The other stuff, the childhood stuff, the things she wanted wiped out, you can hear about them when you find what sort of person she really was.’

‘Was her childhood really awful, then?’

‘The worst,’ Star said calmly, leading Natalie into the kitchen.

‘Unloved and betrayed. What happens when you’re a child shapes you as an adult, and if you’re scarred as a child, you carry those scars always. Dara overcame her childhood experiences, but when she found out she was dying, she was afraid that all you’d know of her was the bad parts of her past.’

Star and Des exchanged a look.

‘Perhaps she was right.
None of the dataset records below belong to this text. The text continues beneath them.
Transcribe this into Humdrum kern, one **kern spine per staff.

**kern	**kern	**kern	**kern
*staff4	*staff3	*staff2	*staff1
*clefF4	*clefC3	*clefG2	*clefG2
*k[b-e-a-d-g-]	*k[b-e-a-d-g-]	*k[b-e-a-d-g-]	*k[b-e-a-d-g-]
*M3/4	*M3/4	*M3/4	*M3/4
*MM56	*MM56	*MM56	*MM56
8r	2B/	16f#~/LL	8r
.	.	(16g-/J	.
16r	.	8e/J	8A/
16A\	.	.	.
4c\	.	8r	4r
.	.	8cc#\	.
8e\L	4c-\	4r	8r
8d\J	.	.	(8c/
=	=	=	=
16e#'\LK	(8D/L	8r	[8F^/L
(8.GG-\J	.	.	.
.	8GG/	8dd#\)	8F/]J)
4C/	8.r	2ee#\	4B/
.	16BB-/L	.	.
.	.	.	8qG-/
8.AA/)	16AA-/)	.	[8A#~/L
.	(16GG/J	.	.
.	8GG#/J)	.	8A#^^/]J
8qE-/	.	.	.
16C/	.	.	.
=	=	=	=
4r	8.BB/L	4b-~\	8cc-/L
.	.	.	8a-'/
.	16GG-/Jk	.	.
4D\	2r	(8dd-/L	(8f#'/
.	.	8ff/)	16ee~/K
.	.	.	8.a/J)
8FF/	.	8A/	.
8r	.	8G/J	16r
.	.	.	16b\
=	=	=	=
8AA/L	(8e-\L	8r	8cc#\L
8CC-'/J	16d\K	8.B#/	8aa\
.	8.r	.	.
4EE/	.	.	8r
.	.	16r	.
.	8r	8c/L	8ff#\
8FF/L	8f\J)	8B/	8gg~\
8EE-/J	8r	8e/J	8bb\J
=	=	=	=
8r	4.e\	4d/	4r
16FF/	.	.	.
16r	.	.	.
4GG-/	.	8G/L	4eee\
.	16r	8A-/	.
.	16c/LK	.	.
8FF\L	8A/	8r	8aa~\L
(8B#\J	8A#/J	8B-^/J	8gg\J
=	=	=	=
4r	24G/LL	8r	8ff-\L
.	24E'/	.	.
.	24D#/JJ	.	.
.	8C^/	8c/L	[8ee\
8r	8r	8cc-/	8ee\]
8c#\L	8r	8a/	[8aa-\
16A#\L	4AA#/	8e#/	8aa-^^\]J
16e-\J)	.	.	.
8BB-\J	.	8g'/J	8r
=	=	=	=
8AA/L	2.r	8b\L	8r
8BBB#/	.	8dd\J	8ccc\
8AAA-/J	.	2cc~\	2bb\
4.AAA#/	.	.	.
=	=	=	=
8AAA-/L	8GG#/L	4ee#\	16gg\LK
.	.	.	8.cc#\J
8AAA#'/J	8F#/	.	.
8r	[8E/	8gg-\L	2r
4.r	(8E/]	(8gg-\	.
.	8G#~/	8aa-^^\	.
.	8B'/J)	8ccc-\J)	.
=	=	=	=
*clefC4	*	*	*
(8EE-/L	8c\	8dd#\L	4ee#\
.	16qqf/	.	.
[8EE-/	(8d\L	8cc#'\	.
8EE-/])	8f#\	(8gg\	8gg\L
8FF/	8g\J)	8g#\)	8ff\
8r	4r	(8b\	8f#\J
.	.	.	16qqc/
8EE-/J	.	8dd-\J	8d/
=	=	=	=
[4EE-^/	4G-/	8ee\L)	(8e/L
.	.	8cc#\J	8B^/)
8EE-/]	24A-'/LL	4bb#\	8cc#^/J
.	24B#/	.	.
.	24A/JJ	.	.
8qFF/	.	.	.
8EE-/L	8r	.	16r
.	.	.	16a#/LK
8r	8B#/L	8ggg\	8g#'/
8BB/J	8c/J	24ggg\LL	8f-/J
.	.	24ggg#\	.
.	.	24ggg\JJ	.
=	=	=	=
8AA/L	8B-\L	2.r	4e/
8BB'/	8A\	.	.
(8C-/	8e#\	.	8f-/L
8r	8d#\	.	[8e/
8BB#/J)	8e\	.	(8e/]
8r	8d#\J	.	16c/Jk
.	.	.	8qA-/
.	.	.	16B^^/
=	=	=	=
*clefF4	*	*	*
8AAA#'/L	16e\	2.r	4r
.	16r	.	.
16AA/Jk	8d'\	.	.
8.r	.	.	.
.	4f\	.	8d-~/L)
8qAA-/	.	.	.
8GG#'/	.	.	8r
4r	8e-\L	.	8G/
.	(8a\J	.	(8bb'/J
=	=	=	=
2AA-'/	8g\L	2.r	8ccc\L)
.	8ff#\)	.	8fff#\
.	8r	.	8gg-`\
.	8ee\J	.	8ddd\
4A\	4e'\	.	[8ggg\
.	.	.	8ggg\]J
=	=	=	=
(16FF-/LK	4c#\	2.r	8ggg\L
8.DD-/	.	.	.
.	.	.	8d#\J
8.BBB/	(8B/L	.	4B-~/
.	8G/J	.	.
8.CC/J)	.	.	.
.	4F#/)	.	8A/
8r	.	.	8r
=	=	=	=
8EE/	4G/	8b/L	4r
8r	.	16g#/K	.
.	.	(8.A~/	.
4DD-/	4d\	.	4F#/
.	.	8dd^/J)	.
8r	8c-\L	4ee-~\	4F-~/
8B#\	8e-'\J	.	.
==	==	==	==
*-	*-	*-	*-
A small child can’t understand a grownup’s pain and shouldn’t have to. She wanted the best for you, a happy family, no shadowy past, nothing but normality. But I knew you’d come one day.’ It was Star’s turn to feel her eyes brim with tears.

The chowder on the stove began to bubble ferociously and Star was glad of the chance to turn away and see to it.

‘I don’t suppose you like seafood chowder, Natalie?’ she added. ‘I had a sudden impulse to make it this morning, it was your mother’s favourite.’

‘That’s uncanny,’ said Natalie. ‘I love seafood chowder, it’s one of my favourites, too. How did you know?’

 

‘I didn’t.’ Star took three earthenware bowls from the dresser. ‘My magic is a law unto itself. I woke up with a longing for seafood chowder, so a deep part of me knew you’d be coming tonight. There are times when I’m just the conduit.’

As they drank their soup and dipped buttered bread into the steaming bowls, Star and Des talked about Dara.

Natalie listened, wide-eyed, as she heard about Dara’s pleasure in motherhood, how she’d adored Natalie and Des, and wanted to do everything for them. She heard too about her mother’s upbringing in the sprawling council estate with her brother, Greg, and their alcoholic father. Star skimmed over the years when alcohol possessed Dara, but Natalie could read between the lines to the misery therein.

‘Dad, that’s why you were upset when I told you about Lizzie,’ she burst out. ‘Lizzie’s my friend, used to be my best friend,’ she explained to Star. ‘But she’s drinking too much and I can’t cope with it, it’s so upsetting.’

‘You were so angry with Lizzie and all I could think of was your mother and when I knew her first, and fancied her, but she was locked in that prison too. Just like Lizzie, maybe worse. I thought of how disgusted you were about Lizzie, and wondered how the hell you knew to loathe the idea of alcoholism.